I choose outer noise when my inner self is discombobulated or wound up. I’m much more likely to turn the radio on on the way home from work than on the way to work! Somehow listening to external noise-of-choice helps me ignore the internal noise. Similarly, I’ll change the radio station to change my line of thought if I’m stuck in a mental place that I don’t like.
Why do I keep calling the radio “noise-of-choice” and not music? Well, because I’m not listening to it as music. I am neither participating as a singer, nor am I fully savoring it as an appreciator of art. It is pleasant companionship, not transformative. I am capable of appreciating good music, but good music makes poor walls. When I want to appreciate music (or any other kind of art), I want to have had time in silence, time to quiet myself so that I can bring my full attention to what is on offer. My pleasant companion can come along with me as I navigate busy streets without forcing me to choose where to place my attention – on a note that breaks the heart, or a nearby driver intent on breaking the law.
That’s one of the things that CS Lewis touched on in a few of his books. Silence, music, and the sounds of nature allow one to relax, expand, to take a breath, to see God’s handiwork and interact with it. In our modern world, will we or nil we, we are often prevented from that interaction.

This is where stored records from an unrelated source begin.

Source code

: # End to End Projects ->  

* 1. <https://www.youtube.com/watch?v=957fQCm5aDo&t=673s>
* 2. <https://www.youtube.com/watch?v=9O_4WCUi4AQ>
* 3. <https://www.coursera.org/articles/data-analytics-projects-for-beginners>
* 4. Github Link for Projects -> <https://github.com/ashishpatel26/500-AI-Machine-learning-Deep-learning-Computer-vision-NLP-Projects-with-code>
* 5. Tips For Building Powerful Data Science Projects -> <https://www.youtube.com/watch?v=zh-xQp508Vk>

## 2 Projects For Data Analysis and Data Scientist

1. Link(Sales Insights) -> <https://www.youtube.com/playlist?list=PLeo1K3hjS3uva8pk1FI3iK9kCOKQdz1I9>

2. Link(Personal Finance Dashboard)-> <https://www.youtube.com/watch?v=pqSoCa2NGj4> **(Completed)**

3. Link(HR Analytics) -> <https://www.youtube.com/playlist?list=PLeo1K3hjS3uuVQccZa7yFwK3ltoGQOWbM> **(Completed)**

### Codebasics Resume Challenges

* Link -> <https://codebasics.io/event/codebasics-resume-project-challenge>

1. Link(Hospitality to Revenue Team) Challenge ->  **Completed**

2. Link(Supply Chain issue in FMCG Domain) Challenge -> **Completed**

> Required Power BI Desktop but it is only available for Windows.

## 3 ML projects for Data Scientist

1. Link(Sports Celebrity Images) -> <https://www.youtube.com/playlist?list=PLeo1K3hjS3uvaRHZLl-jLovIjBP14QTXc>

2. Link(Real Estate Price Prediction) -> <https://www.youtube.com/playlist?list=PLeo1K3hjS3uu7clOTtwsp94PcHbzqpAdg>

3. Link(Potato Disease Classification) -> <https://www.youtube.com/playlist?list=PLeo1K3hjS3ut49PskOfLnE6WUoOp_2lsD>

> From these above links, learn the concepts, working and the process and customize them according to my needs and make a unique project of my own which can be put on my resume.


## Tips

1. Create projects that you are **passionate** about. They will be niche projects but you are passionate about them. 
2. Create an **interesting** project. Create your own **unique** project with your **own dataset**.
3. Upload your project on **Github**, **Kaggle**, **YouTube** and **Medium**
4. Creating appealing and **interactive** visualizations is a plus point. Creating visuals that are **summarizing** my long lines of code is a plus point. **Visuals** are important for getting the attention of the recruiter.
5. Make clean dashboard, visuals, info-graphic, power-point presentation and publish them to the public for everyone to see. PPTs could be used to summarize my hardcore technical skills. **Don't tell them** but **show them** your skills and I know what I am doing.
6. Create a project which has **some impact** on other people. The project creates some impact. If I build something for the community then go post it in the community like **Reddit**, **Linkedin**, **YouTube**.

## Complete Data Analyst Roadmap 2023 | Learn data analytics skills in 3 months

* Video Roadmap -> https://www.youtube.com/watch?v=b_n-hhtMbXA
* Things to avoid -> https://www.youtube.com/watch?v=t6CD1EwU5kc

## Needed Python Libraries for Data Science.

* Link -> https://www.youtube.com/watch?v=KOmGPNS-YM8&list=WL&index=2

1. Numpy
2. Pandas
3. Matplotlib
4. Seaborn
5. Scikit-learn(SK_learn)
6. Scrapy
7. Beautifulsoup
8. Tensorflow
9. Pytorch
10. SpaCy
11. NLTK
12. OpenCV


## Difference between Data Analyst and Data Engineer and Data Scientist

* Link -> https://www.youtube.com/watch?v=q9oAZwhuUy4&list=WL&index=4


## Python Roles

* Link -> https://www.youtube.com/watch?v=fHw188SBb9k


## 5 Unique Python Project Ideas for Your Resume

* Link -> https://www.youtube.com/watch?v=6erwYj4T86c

I would like to sit and listen to the birds in the tree outside. I keep sending my attention to their song. But we are interrupted by the sound of cars passing. I find this wearying. It breaks my attention. It breaks my thoughts. It’s hard to enter into Deep Work when I’m constantly dragged back to step one.
I could go on – and might. But not today. For my thoughts are fractured by the noises. Since I cannot be at peace, I may well put on my headphones, and choose my own noise for a few minutes before I go to work and have it chosen for me.